:: Article ::
>> START

Shouldn't this be MADV_FREE? This instantly reminded me of this classic Bryan
Cantrill talk
[https://youtu.be/bg6-LVCHmGM?t=3529](https://youtu.be/bg6-LVCHmGM?t=3529)

Edit: It seems that the Linux behavior is relied upon? From later in the
paper.

> Note that it is even legal for a page to be unloaded while the page con-tent
> is being read optimistically. This is possible since the virtual memory
> region reserved for a buffer frame always remains valid (see above), and
> read accesses to a memory region that was marked with the MADV_DONTNEED flag
> simply result in zero bytes. No additional physical memory is allocated in
> this case, as all such accesses are mapped to the same zero page

------
jojo2000
> It is a drop-in replacement for PostgreSQL.

Well, that's a bold assumption as pg is speaking one of the richest sql
dialects out there. And it also means it supports pg WAL protocol ?

The product is backed by solid research, so I suppose that there must be some
powerful algorithms built-in, with a good coupling with hardware [1].

>> END

:: Data ::
>> START

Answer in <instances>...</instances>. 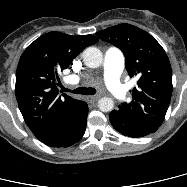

>> END

:: Exercise set ::
1: Quote each sentence in the forum thread on MADV_DONTNEED and PostgreSQL that ends with a question mark.
2: Write the next part of the forum thread on MADV_DONTNEED and PostgreSQL, starting after its final sentence.

:: Responses ::
1:
- Shouldn't this be MADV_FREE?
- Edit: It seems that the Linux behavior is relied upon?
- And it also means it supports pg WAL protocol ?

2:
So the last question is how the code is made and tested, because good
algorithms are not enough for a having a solid codebase. pg+(redis/memcached)
is battle-tested.

Seems to use some common ideas with pg such as query jit compilation but mixes
it with another approach.

> Umbra provides an efficient approach to user-defined functions.

possible in many languages using pg.

> Umbra features fully ACID-compliant transaction execution.

jepsen test maybe ?

Didn't harvest the clustering part neither.

[1] [http://cidrdb.org/cidr2020/papers/p29-neumann-
cidr20.pdf](http://cidrdb.org/cidr2020/papers/p29-neumann-cidr20.pdf)

------
gavinray
Perhaps I am a bit slow, but could someone else with better understanding ELI5
what benefits this provides over Postgres?

I would really appreciate it.

The only bit I really understood was:

    
    
        The system automatically parallelizes user functions
    

Now granted, I only understand how DBs work from a user-facing side so that
might be a barrier here.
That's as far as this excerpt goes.